■ **Your assignment**
Without the pictures, reproduce the records that follow exactly.

Raw data Start Marker

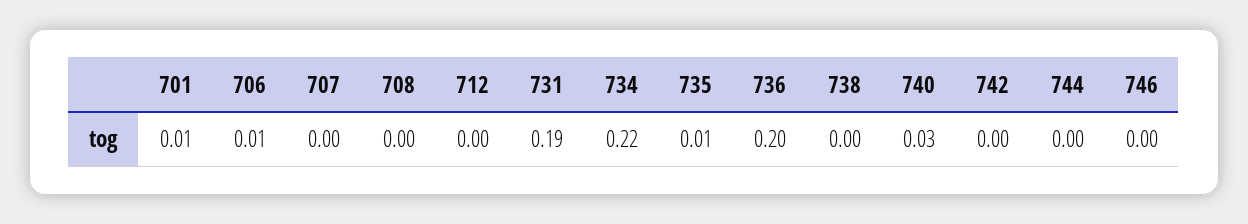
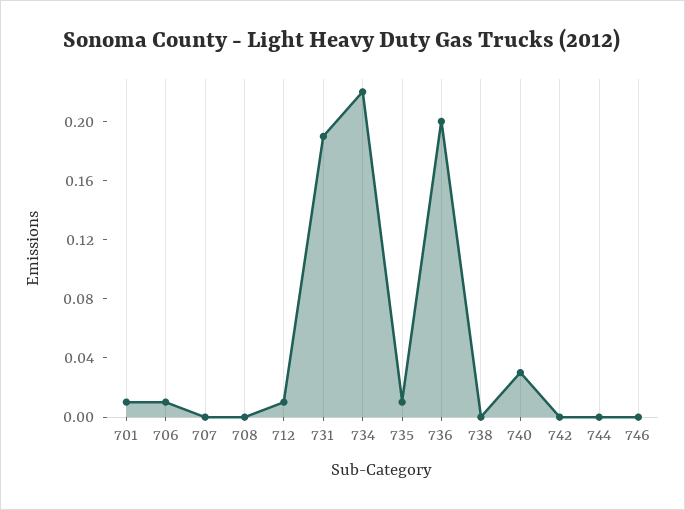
  {
    "701": 0.01,
    "706": 0.01,
    "707": 0,
    "708": 0,
-   "712": 0,
+   "712": 0.01,
    "731": 0.19,
    "734": 0.22,
    "735": 0.01,
    "736": 0.2,
    "738": 0,
    "740": 0.03,
    "742": 0,
    "744": 0,
    "746": 0
  }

Raw data End Marker

■ **Exercise output**
  {
    "701": 0.01,
    "706": 0.01,
    "707": 0,
    "708": 0,
-   "712": 0,
+   "712": 0.01,
    "731": 0.19,
    "734": 0.22,
    "735": 0.01,
    "736": 0.2,
    "738": 0,
    "740": 0.03,
    "742": 0,
    "744": 0,
    "746": 0
  }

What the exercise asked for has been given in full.